## Your assignment:
Copy each line of the entries that contains the word "This".

## Records shown:
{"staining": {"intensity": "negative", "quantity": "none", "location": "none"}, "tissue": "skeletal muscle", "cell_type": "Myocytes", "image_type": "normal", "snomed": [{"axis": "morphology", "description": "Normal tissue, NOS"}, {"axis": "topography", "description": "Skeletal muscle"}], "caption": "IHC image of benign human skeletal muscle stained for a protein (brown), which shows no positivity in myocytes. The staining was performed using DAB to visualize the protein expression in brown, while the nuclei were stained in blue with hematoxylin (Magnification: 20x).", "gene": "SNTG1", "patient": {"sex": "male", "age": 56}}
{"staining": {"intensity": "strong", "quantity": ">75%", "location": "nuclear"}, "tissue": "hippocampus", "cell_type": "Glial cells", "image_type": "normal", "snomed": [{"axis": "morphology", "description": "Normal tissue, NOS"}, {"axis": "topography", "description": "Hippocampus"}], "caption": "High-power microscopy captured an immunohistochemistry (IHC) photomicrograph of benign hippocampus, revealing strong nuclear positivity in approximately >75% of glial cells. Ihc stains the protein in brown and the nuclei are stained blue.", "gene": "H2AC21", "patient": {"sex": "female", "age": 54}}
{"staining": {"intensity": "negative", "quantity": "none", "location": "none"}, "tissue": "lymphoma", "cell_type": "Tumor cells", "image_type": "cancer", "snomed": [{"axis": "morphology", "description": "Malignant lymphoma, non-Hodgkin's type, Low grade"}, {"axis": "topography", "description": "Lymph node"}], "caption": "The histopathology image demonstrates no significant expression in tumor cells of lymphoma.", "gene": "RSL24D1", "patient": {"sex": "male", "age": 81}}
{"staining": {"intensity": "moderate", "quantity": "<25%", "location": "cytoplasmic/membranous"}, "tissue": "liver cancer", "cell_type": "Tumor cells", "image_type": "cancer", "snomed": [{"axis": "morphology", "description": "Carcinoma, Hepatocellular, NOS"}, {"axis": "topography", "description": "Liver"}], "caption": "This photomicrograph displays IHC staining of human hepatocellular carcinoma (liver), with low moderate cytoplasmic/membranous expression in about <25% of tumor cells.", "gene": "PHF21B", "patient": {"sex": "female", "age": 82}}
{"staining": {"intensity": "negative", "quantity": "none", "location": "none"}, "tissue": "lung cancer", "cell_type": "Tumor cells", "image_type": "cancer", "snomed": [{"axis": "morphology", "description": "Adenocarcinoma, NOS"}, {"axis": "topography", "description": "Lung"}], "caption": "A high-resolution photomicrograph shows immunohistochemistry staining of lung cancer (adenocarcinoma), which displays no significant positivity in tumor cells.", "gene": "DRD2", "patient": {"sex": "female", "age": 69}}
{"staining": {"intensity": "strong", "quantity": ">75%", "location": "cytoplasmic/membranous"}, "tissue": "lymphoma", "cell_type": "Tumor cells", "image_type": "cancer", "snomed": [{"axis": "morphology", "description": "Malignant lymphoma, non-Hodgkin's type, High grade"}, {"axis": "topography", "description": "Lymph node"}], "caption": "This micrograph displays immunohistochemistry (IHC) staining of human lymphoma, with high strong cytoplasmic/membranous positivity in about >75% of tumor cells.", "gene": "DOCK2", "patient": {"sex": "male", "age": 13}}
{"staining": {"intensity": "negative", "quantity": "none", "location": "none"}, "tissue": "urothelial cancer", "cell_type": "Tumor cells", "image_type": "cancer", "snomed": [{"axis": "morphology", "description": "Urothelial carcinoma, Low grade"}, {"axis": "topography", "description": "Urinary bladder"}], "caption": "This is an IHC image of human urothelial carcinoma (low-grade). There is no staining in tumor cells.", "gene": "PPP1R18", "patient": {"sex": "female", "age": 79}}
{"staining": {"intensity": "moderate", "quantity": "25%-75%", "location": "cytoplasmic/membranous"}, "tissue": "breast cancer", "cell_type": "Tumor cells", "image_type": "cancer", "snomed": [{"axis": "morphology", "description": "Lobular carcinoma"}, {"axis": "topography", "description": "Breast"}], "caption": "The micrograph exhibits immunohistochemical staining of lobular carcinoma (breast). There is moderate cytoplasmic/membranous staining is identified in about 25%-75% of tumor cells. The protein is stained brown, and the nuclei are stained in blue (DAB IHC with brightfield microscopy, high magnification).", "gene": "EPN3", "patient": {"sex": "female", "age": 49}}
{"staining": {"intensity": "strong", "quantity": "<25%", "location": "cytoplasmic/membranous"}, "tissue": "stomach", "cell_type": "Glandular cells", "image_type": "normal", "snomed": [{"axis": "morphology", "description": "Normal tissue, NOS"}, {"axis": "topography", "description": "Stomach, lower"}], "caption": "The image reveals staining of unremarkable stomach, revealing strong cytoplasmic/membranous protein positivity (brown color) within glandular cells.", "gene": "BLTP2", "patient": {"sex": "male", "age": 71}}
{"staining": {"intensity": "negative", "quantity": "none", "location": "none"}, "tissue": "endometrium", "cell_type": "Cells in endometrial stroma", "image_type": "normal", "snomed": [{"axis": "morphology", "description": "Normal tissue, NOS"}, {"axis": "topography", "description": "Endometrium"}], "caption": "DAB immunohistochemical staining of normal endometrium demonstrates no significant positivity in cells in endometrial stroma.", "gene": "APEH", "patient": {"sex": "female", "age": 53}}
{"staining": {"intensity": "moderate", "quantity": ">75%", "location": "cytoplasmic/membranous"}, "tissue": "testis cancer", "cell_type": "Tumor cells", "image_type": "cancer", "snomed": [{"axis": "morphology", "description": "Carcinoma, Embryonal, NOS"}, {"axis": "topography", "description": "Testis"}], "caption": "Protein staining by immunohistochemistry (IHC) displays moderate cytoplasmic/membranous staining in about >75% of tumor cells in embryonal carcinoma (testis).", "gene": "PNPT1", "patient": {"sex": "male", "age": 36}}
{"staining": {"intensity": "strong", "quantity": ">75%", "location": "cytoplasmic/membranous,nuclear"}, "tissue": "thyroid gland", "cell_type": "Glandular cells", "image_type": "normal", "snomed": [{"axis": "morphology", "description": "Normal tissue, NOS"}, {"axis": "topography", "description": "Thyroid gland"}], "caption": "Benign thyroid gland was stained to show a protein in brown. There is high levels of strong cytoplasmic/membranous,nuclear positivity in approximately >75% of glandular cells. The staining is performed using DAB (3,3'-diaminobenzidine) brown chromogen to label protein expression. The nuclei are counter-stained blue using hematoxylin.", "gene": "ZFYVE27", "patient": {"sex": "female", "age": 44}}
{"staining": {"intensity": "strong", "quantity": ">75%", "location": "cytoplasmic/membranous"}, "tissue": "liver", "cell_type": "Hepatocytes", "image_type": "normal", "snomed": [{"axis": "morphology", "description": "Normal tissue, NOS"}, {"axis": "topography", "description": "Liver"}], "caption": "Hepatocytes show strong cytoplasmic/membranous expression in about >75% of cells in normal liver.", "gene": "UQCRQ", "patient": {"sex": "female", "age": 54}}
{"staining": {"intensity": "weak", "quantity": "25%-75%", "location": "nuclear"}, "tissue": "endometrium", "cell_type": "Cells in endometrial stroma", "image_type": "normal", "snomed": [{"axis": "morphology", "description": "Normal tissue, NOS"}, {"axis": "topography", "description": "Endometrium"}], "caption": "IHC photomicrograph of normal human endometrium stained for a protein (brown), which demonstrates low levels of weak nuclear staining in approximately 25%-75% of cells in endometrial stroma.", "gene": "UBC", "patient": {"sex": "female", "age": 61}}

## Solution:
{"staining": {"intensity": "moderate", "quantity": "<25%", "location": "cytoplasmic/membranous"}, "tissue": "liver cancer", "cell_type": "Tumor cells", "image_type": "cancer", "snomed": [{"axis": "morphology", "description": "Carcinoma, Hepatocellular, NOS"}, {"axis": "topography", "description": "Liver"}], "caption": "This photomicrograph displays IHC staining of human hepatocellular carcinoma (liver), with low moderate cytoplasmic/membranous expression in about <25% of tumor cells.", "gene": "PHF21B", "patient": {"sex": "female", "age": 82}}
{"staining": {"intensity": "strong", "quantity": ">75%", "location": "cytoplasmic/membranous"}, "tissue": "lymphoma", "cell_type": "Tumor cells", "image_type": "cancer", "snomed": [{"axis": "morphology", "description": "Malignant lymphoma, non-Hodgkin's type, High grade"}, {"axis": "topography", "description": "Lymph node"}], "caption": "This micrograph displays immunohistochemistry (IHC) staining of human lymphoma, with high strong cytoplasmic/membranous positivity in about >75% of tumor cells.", "gene": "DOCK2", "patient": {"sex": "male", "age": 13}}
{"staining": {"intensity": "negative", "quantity": "none", "location": "none"}, "tissue": "urothelial cancer", "cell_type": "Tumor cells", "image_type": "cancer", "snomed": [{"axis": "morphology", "description": "Urothelial carcinoma, Low grade"}, {"axis": "topography", "description": "Urinary bladder"}], "caption": "This is an IHC image of human urothelial carcinoma (low-grade). There is no staining in tumor cells.", "gene": "PPP1R18", "patient": {"sex": "female", "age": 79}}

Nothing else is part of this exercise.